Aim a:
Reproduce the Mordechai Surkis biography in full, word for word.

Mordechai Surkis (, 21 January 1908 – 26 May 1995) was an Israeli politician who was the first mayor of Kfar Saba, as well as serving as a member of the Knesset for Rafi and its successors between 1965 and 1974.

Biography
Born in Stanyslaviv in Austria-Hungary (today Ivano-Frankivsk in Ukraine, from 1919 to 1939 in Poland), Surkis made aliyah to Mandatory Palestine in 1933. He became a member of the Haganah, and during World War II, served in the Jewish Brigade.

In 1951 he became head of Kfar Saba local council. Under his leadership Kfar Saba was declared a city and he became the city's first mayor in 1962, a position he held until 1965. Between 1959 and 1965 he also chaired the Local Government Association. A member of the Mapai central committee, he joined Rafi in 1965 when it was formed by a group of breakaway Mapai members headed by David Ben-Gurion. Later in the year he was elected to the Knesset on the Rafi list. He retained his seat in the 1969 elections, by which time Rafi had merged into the Alignment, but lost his seat in the 1973 elections.

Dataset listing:
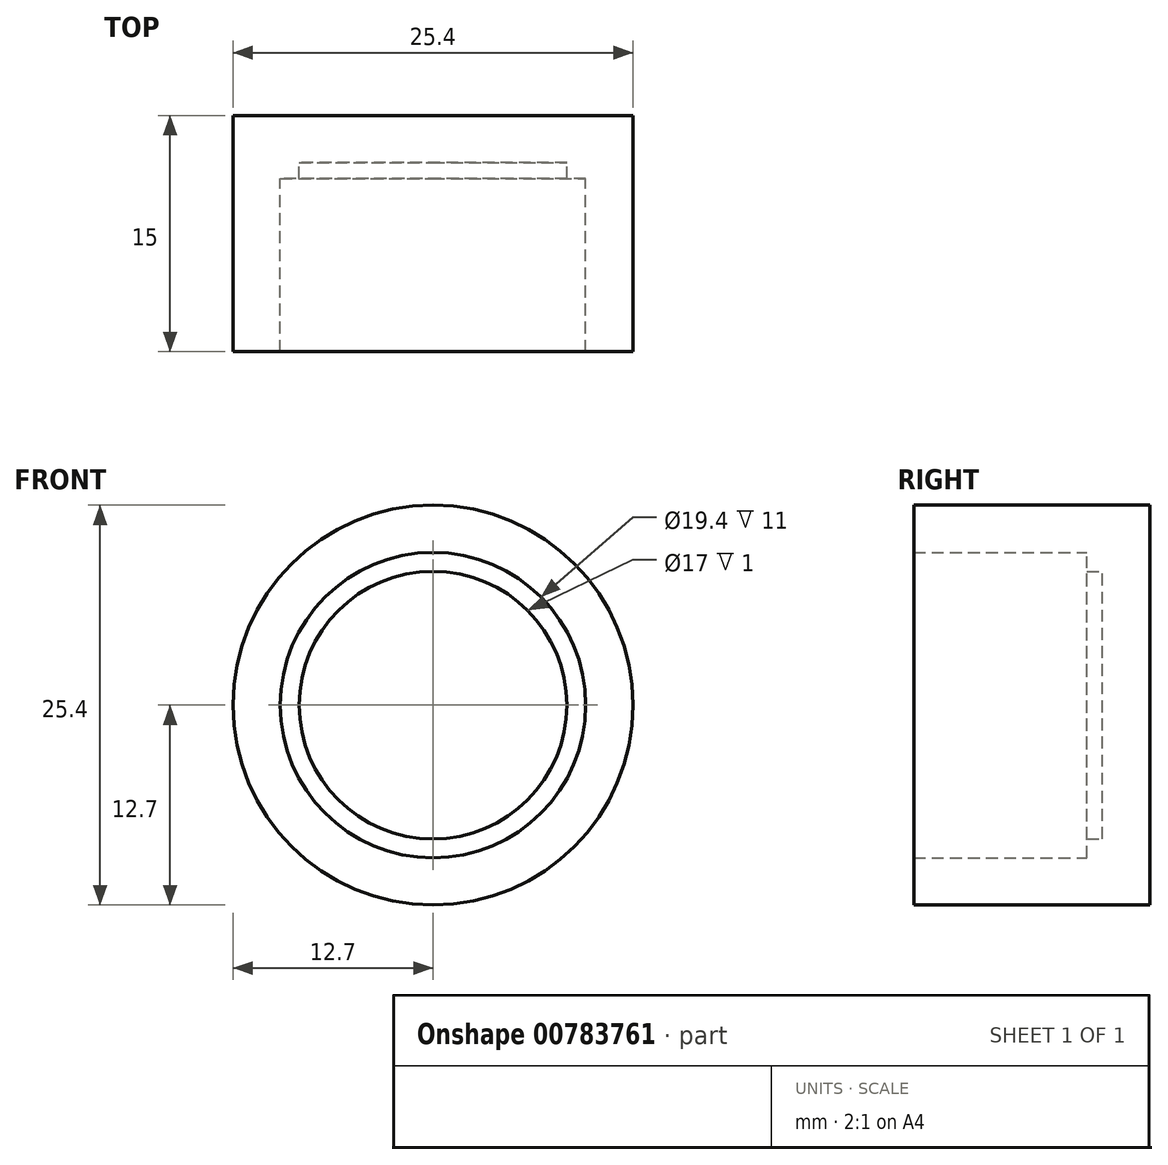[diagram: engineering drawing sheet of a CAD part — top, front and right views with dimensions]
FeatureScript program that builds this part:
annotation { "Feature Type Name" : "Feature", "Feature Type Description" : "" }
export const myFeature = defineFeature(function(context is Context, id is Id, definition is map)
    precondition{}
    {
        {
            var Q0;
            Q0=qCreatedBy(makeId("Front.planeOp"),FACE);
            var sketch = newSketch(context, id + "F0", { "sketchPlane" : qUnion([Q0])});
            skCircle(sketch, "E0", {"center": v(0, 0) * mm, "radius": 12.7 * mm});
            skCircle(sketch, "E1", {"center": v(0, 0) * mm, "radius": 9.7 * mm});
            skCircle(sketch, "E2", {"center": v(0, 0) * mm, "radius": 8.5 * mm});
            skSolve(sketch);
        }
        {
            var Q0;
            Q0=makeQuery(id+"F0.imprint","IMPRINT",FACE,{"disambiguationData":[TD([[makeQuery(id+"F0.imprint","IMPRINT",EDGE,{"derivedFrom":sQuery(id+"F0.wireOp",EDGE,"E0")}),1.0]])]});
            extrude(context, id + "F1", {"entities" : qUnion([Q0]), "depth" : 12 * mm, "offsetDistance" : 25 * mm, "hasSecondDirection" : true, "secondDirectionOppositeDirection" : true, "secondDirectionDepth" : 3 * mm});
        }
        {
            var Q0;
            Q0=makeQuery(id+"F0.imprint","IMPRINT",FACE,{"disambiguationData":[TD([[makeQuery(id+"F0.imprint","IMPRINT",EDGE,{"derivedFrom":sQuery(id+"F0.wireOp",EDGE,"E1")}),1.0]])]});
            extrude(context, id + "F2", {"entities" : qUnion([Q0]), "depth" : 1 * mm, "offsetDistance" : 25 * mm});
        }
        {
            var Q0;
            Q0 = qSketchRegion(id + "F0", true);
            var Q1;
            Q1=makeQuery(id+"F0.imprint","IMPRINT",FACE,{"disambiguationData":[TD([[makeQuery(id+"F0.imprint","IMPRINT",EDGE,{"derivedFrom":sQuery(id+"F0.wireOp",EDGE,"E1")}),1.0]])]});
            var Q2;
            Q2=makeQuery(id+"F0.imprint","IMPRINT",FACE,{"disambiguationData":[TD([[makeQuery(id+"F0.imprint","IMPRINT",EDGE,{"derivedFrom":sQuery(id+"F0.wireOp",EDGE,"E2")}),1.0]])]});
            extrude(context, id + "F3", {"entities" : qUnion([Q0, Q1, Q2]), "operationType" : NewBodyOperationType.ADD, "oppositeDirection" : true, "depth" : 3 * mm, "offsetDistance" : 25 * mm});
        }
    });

Aim b:
How many lines of the listing contain the string "radius"? Reply with the number alone.

Complete output a:
Mordechai Surkis (, 21 January 1908 – 26 May 1995) was an Israeli politician who was the first mayor of Kfar Saba, as well as serving as a member of the Knesset for Rafi and its successors between 1965 and 1974.

Biography
Born in Stanyslaviv in Austria-Hungary (today Ivano-Frankivsk in Ukraine, from 1919 to 1939 in Poland), Surkis made aliyah to Mandatory Palestine in 1933. He became a member of the Haganah, and during World War II, served in the Jewish Brigade.

In 1951 he became head of Kfar Saba local council. Under his leadership Kfar Saba was declared a city and he became the city's first mayor in 1962, a position he held until 1965. Between 1959 and 1965 he also chaired the Local Government Association. A member of the Mapai central committee, he joined Rafi in 1965 when it was formed by a group of breakaway Mapai members headed by David Ben-Gurion. Later in the year he was elected to the Knesset on the Rafi list. He retained his seat in the 1969 elections, by which time Rafi had merged into the Alignment, but lost his seat in the 1973 elections.

Complete output b:
3